◆ **WHAT NEEDS TO BE DONE**:
Report only the number of lines in the data below that contain the string "apply", counting a match only when its capitalization is identical.

◆ **AVAILABLE DATA**:
= = = = =
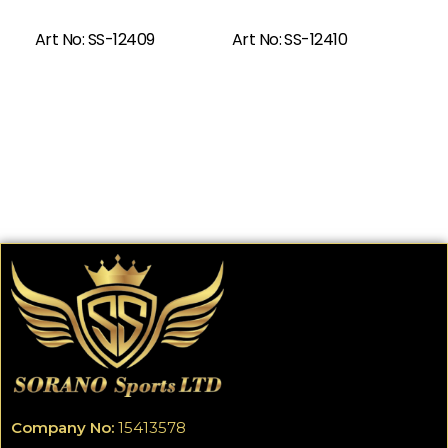
Read More
Art No: SS-12409
Art No: SS-12410
Company No:
15413578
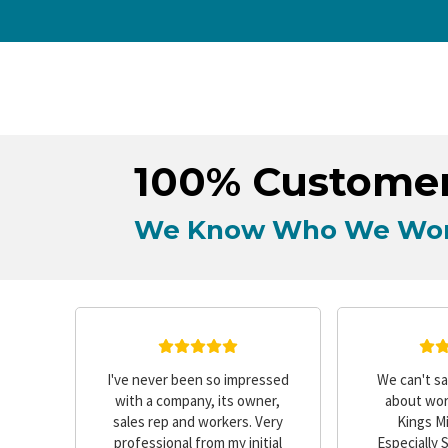
100% Customer
We Know Who We Wor
e
I've never been so impressed
We can't s
out,
with a company, its owner,
about wor
creen
sales rep and workers. Very
Kings Mi
fied
professional from my initial
Especially 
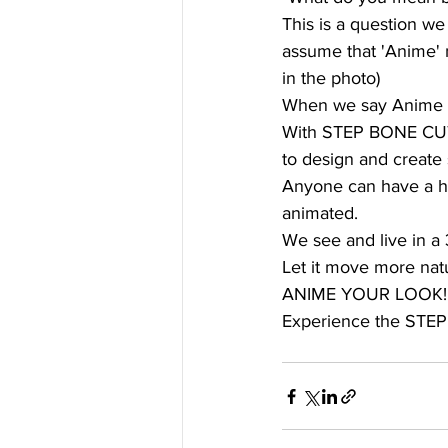
This is a question w
assume that 'Anime' m
in the photo)
When we say Anime we
With STEP BONE CUT, 
to design and create 
Anyone can have a hair
animated. 
We see and live in a 
Let it move more natur
ANIME YOUR LOOK!
Experience the STE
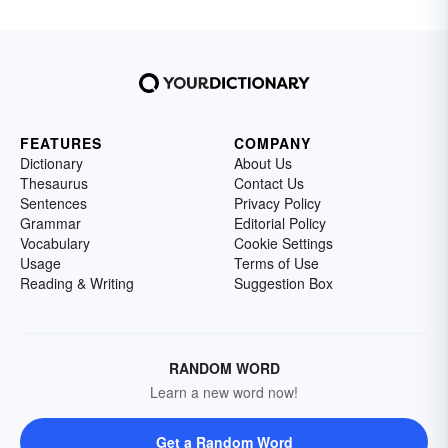
FEATURES
COMPANY
Dictionary
About Us
Thesaurus
Contact Us
Sentences
Privacy Policy
Grammar
Editorial Policy
Vocabulary
Cookie Settings
Usage
Terms of Use
Reading & Writing
Suggestion Box
RANDOM WORD
Learn a new word now!
Get a Random Word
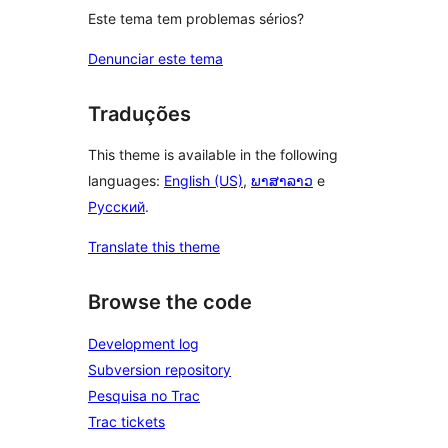
Este tema tem problemas sérios?
Denunciar este tema
Traduções
This theme is available in the following
languages:
English (US)
,
ພາສາລາວ
e
Русский
.
Translate this theme
Browse the code
Development log
Subversion repository
Pesquisa no Trac
Trac tickets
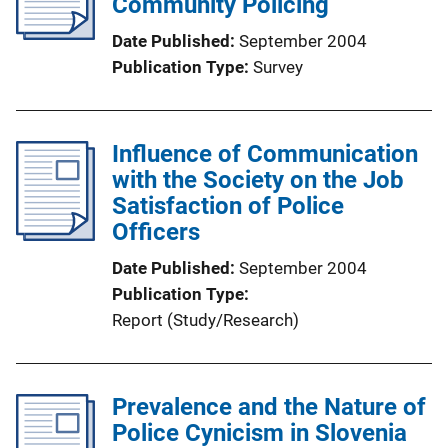
Community Policing
Date Published
September 2004
Publication Type
Survey
Influence of Communication
with the Society on the Job
Satisfaction of Police
Officers
Date Published
September 2004
Publication Type
Report (Study/Research)
Prevalence and the Nature of
Police Cynicism in Slovenia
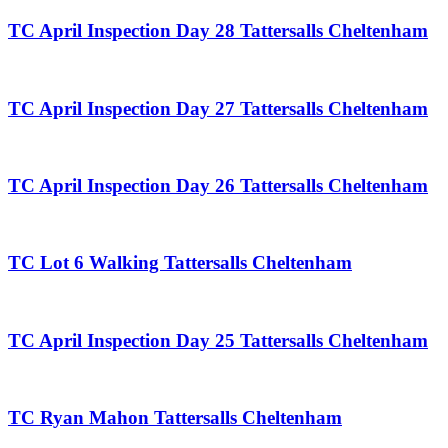
TC April Inspection Day 28 Tattersalls Cheltenham
TC April Inspection Day 27 Tattersalls Cheltenham
TC April Inspection Day 26 Tattersalls Cheltenham
TC Lot 6 Walking Tattersalls Cheltenham
TC April Inspection Day 25 Tattersalls Cheltenham
TC Ryan Mahon Tattersalls Cheltenham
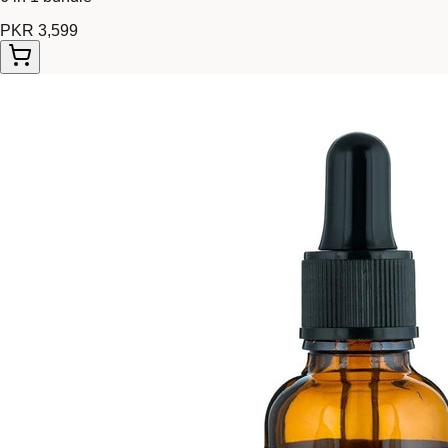
PKR 3,599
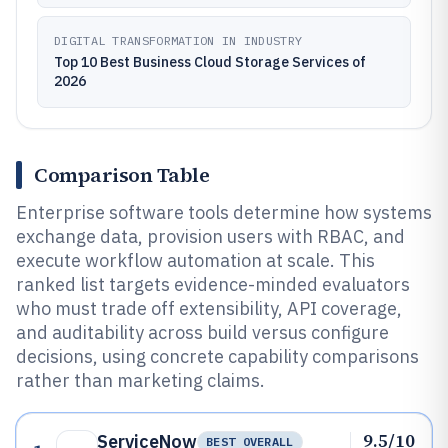
DIGITAL TRANSFORMATION IN INDUSTRY
Top 10 Best Business Cloud Storage Services of
2026
Comparison Table
Enterprise software tools determine how systems
exchange data, provision users with RBAC, and
execute workflow automation at scale. This
ranked list targets evidence-minded evaluators
who must trade off extensibility, API coverage,
and auditability across build versus configure
decisions, using concrete capability comparisons
rather than marketing claims.
9.5/10
ServiceNow
BEST OVERALL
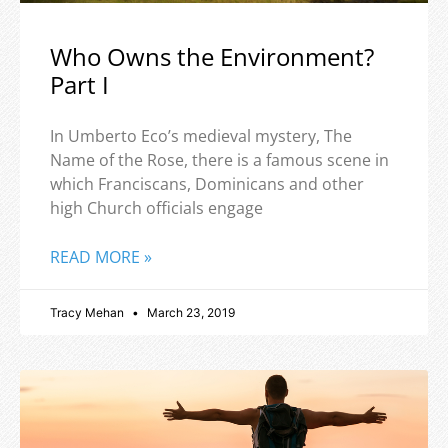
Who Owns the Environment?
Part I
In Umberto Eco’s medieval mystery, The
Name of the Rose, there is a famous scene in
which Franciscans, Dominicans and other
high Church officials engage
READ MORE »
Tracy Mehan
March 23, 2019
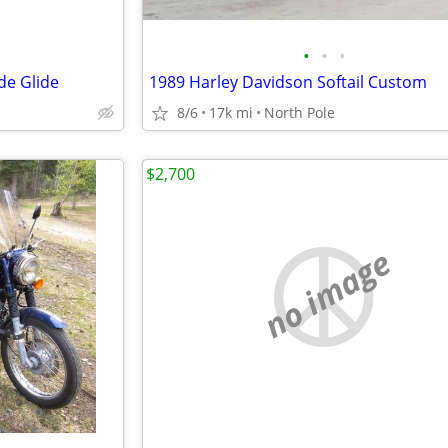
•
•
•
de Glide
1989 Harley Davidson Softail Custom
8/6
17k mi
North Pole
$2,700
no image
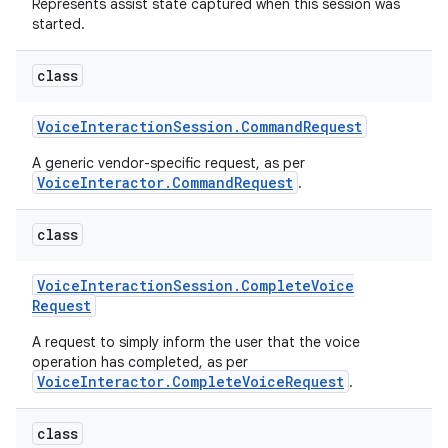
Represents assist state captured when this session was
started.
class
Voice
Interaction
Session
.
Command
Request
A generic vendor-specific request, as per
VoiceInteractor.CommandRequest
.
class
Voice
Interaction
Session
.
Complete
Voice
Request
A request to simply inform the user that the voice
operation has completed, as per
VoiceInteractor.CompleteVoiceRequest
.
class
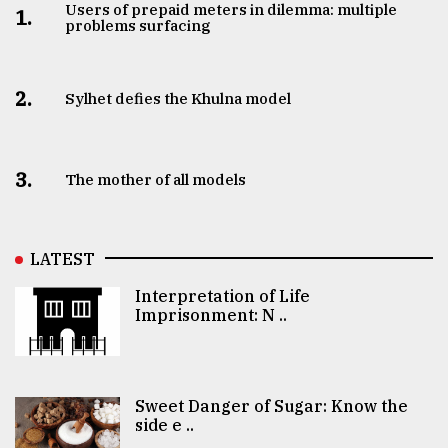
Users of prepaid meters in dilemma: multiple
1.
problems surfacing
2.
Sylhet defies the Khulna model
3.
The mother of all models
LATEST
Interpretation of Life
Imprisonment: N ..
Sweet Danger of Sugar: Know the
side e ..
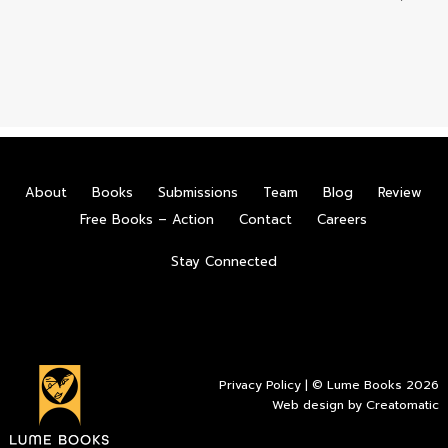
About
Books
Submissions
Team
Blog
Review
Free Books – Action
Contact
Careers
Stay Connected
Privacy Policy
| © Lume Books 2026
Web design by
Creatomatic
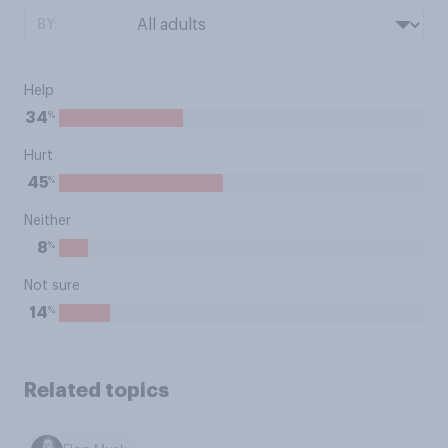
BY:
Help
%
34
Hurt
%
45
Neither
%
8
Not sure
%
14
Related topics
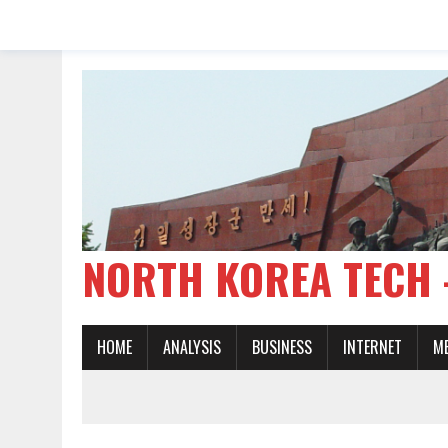
NORTH KOREA TE
HOME
ANALYSIS
BUSINESS
INTERNET
M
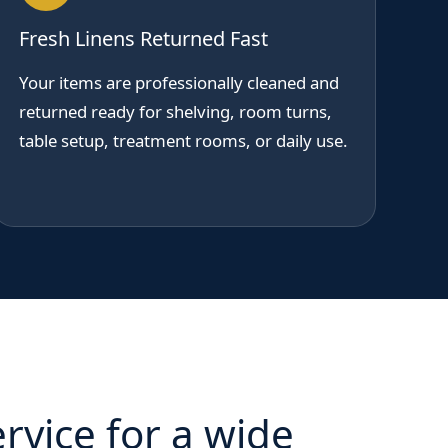
Fresh Linens Returned Fast
Your items are professionally cleaned and
returned ready for shelving, room turns,
table setup, treatment rooms, or daily use.
rvice for a wide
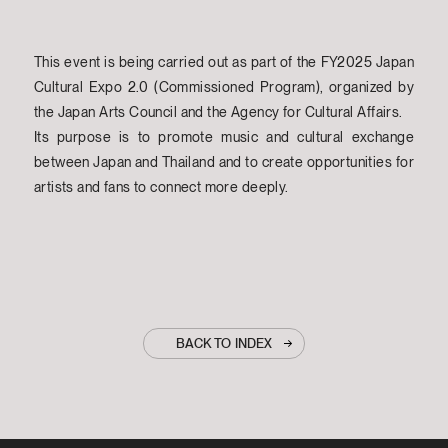
This event is being carried out as part of the FY2025 Japan
Cultural Expo 2.0 (Commissioned Program), organized by
the Japan Arts Council and the Agency for Cultural Affairs.
Its purpose is to promote music and cultural exchange
between Japan and Thailand and to create opportunities for
artists and fans to connect more deeply.
BACK TO INDEX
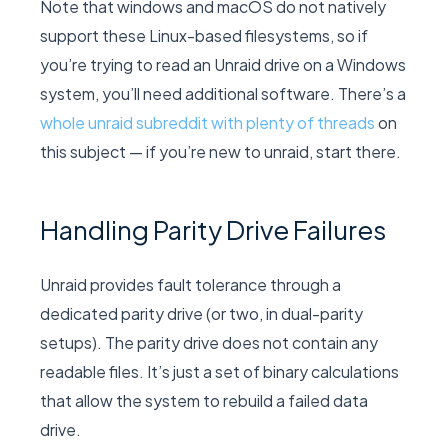
Note that windows and macOS do not natively
support these Linux-based filesystems, so if
you’re trying to read an Unraid drive on a Windows
system, you’ll need additional software. There’s a
whole unraid subreddit with plenty of threads
on
this subject — if you’re new to unraid, start there.
Handling Parity Drive Failures
Unraid provides fault tolerance through a
dedicated parity drive (or two, in dual-parity
setups). The parity drive does not contain any
readable files. It’s just a set of binary calculations
that allow the system to rebuild a failed data
drive.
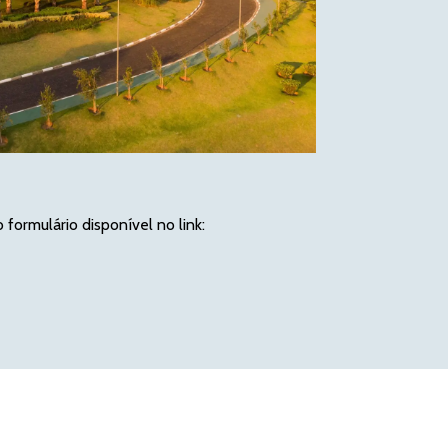
ormulário disponível no link:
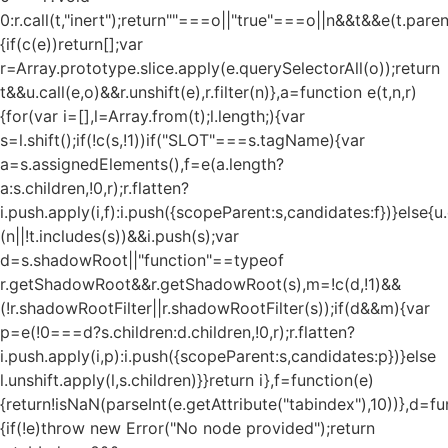
0:r.call(t,"inert");return""===o||"true"===o||n&&t&&e(t.pare
{if(c(e))return[];var
r=Array.prototype.slice.apply(e.querySelectorAll(o));return
t&&u.call(e,o)&&r.unshift(e),r.filter(n)},a=function e(t,n,r)
{for(var i=[],l=Array.from(t);l.length;){var
s=l.shift();if(!c(s,!1))if("SLOT"===s.tagName){var
a=s.assignedElements(),f=e(a.length?
a:s.children,!0,r);r.flatten?
i.push.apply(i,f):i.push({scopeParent:s,candidates:f})}else{u.c
(n||!t.includes(s))&&i.push(s);var
d=s.shadowRoot||"function"==typeof
r.getShadowRoot&&r.getShadowRoot(s),m=!c(d,!1)&&
(!r.shadowRootFilter||r.shadowRootFilter(s));if(d&&m){var
p=e(!0===d?s.children:d.children,!0,r);r.flatten?
i.push.apply(i,p):i.push({scopeParent:s,candidates:p})}else
l.unshift.apply(l,s.children)}}return i},f=function(e)
{return!isNaN(parseInt(e.getAttribute("tabindex"),10))},d=fu
{if(!e)throw new Error("No node provided");return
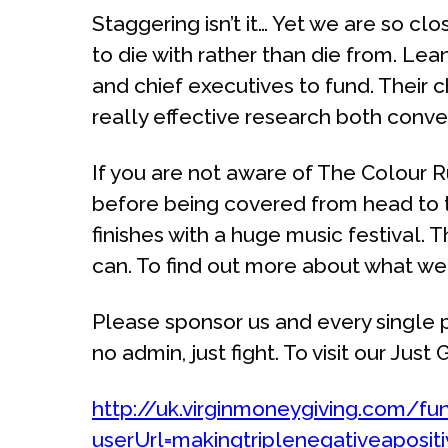
Staggering isn’t it… Yet we are so cl
to die with rather than die from. Le
and chief executives to fund. Their 
really effective research both conv
If you are not aware of The Colour Run,
before being covered from head to to
finishes with a huge music festival. 
can. To find out more about what we w
Please sponsor us and every single p
no admin, just fight. To visit our Jus
http://uk.virginmoneygiving.com/fu
userUrl=makingtriplenegativeaposit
= = = = =
◆ **COMPLETED EXERCISE**:
4